▶ **DOCUMENT PASSAGE**
[Start of section]
Unlike soft-IP or CPU library implementations, this core computes sin/cos, atan2, magnitude, division, and hyperbolic functions in hardware at 1 sample per clock cycle, with a fixed 18-cycle latency. There are no multipliers in the core iteration stages — all micro-rotations are implemented as arithmetic right-shifts and additions, resulting in an extremely low DSP footprint (2 DSP blocks used only for the final K⁻¹ gain compensation).
Verified in simulation (23/23 cocotb tests across four interfaces) and on Xilinx FPGA hardware (83/83 UART regression tests on Arty A7-100T), the core is production-ready for SoC integration in signal processing, navigation, communications, and scientific computing applications.
| Feature | Detail |
|---|---|
| Coordinate Systems | Circular, Linear, Hyperbolic |
| Operating Modes | Rotation, Vectoring (per-sample, dynamically selectable) |
| Data Format | 16-bit signed fixed-point, Q1.14 (14 fractional bits; angles in units of π) |
| Parameterizable Width | DATA_WIDTH 8–48 bits; all LUTs recomputed at elaboration |
| Pipeline Stages | 16 (parameterizable via STAGES) |
| Pipeline Latency | 18 cycles (STAGES + 2) |
| Throughput | 1 sample / clock (fully pipelined, no stall) |
| Angle Range | Full ±π for circular mode (pre-processor quadrant extension) |
| Gain Correction | Automatic K⁻¹ compensation (circular & hyperbolic) |
| Saturation Detection | Sticky overflow flag on m_sat |
| Transaction Tagging | 8-bit user tag propagated through pipeline |
| IRQ | Done interrupt pulse on AXI4-Lite and Wishbone wrappers |
| Bus Interfaces | AXI4-Lite, Wishbone B4, AXI4-Stream (with FIFO), bare port |
| Technology | FPGA / ASIC — pure synchronous RTL, no vendor primitives |
| Language | SystemVerilog |
| Resource | Full SoC | Core Alone (est.) | Available | SoC % |
|---|---|---|---|---|
| LUT | 2,250 | ~350 | 63,400 | 3.55% |
| FF | 1,578 | ~500 | 126,800 | 1.24% |
| DSP48 | 2 | 2 | 240 | 0.83% |
| Block RAM | 0 | 0 | 135 | 0% |
Timing: WNS = +0.942 ns @ 100 MHz. All endpoints met, 0 failing paths. The 2 DSP blocks are used exclusively for K⁻¹ post-processing gain multiplication; the 16 pipeline stages use only LUTs (shift-and-add arithmetic).
[End of section]
▶ **ACTIVITY LIST**
A - From the CORDIC core description, copy the stretch from "Verified in simulation" through "scientific computing applications." word for word.
B - According to the CORDIC core description, what are the 2 DSP blocks used for?

▶ **STORED DATA**
[Start of section]
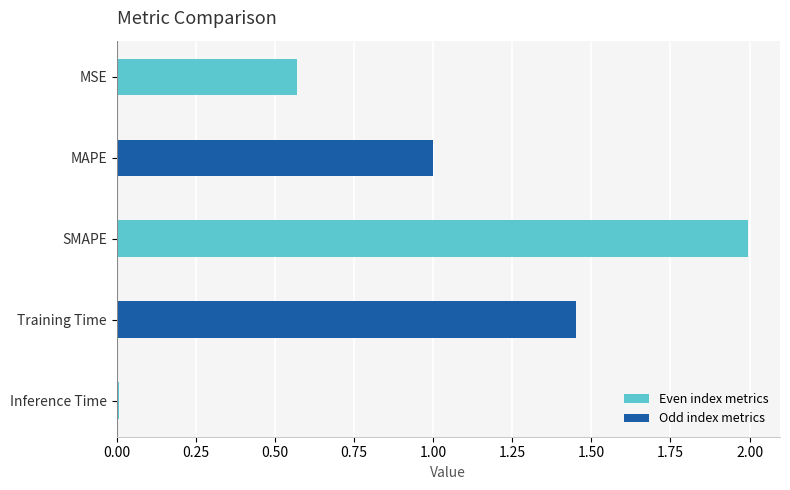

At which label is the value closest to 1?

MAPE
[End of section]
▶ **REPLIES**
A -
Verified in simulation (23/23 cocotb tests across four interfaces) and on Xilinx FPGA hardware (83/83 UART regression tests on Arty A7-100T), the core is production-ready for SoC integration in signal processing, navigation, communications, and scientific computing applications.

B - They are used only for the final K⁻¹ gain compensation (post-processing gain multiplication).